**** Passage shown
This feature was probably once an impact crater many tens of meters deep. (Small impact craters are typically about one-fifth as deep as they are wide). The original topography has been smoothed by some combination of burial and viscous relaxation. Most burial processes will preferentially fill in low areas like craters; the infilling material may then compact, producing arcuate structures.

Creep of the crater wall material may have also played a role in erasing the crater. This far south, the surface material is likely to be ice-rich and will slowly flow downhill. Additional evidence for near-surface ice is provided by the pervasive polygons in the image, forming due to stresses caused by temperature variations in ice-rich ground.
********
**** Dataset extract
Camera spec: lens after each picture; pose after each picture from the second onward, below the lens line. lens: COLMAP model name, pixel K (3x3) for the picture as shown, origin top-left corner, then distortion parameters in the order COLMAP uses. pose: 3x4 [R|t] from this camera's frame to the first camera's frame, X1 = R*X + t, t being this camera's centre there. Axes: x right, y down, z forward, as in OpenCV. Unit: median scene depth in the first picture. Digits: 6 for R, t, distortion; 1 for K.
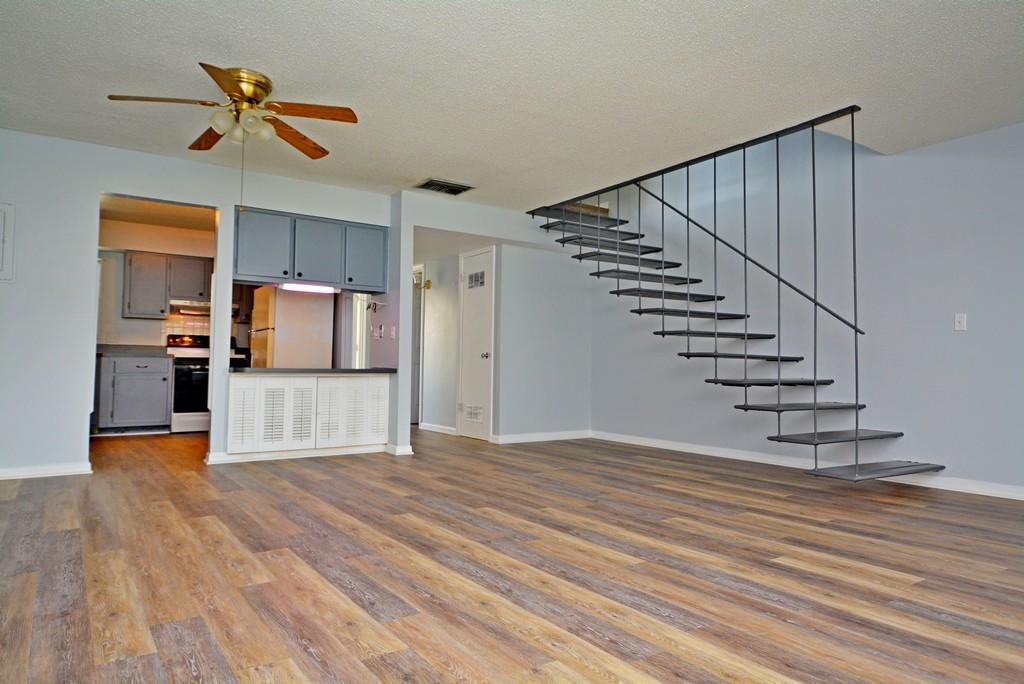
********
● Assignment:
Echo the passage about the smoothed-over impact crater, starting at "This feature was" and ending at "in ice-rich ground.", without altering a single word.

● Problem solution:
This feature was probably once an impact crater many tens of meters deep. (Small impact craters are typically about one-fifth as deep as they are wide). The original topography has been smoothed by some combination of burial and viscous relaxation. Most burial processes will preferentially fill in low areas like craters; the infilling material may then compact, producing arcuate structures.

Creep of the crater wall material may have also played a role in erasing the crater. This far south, the surface material is likely to be ice-rich and will slowly flow downhill. Additional evidence for near-surface ice is provided by the pervasive polygons in the image, forming due to stresses caused by temperature variations in ice-rich ground.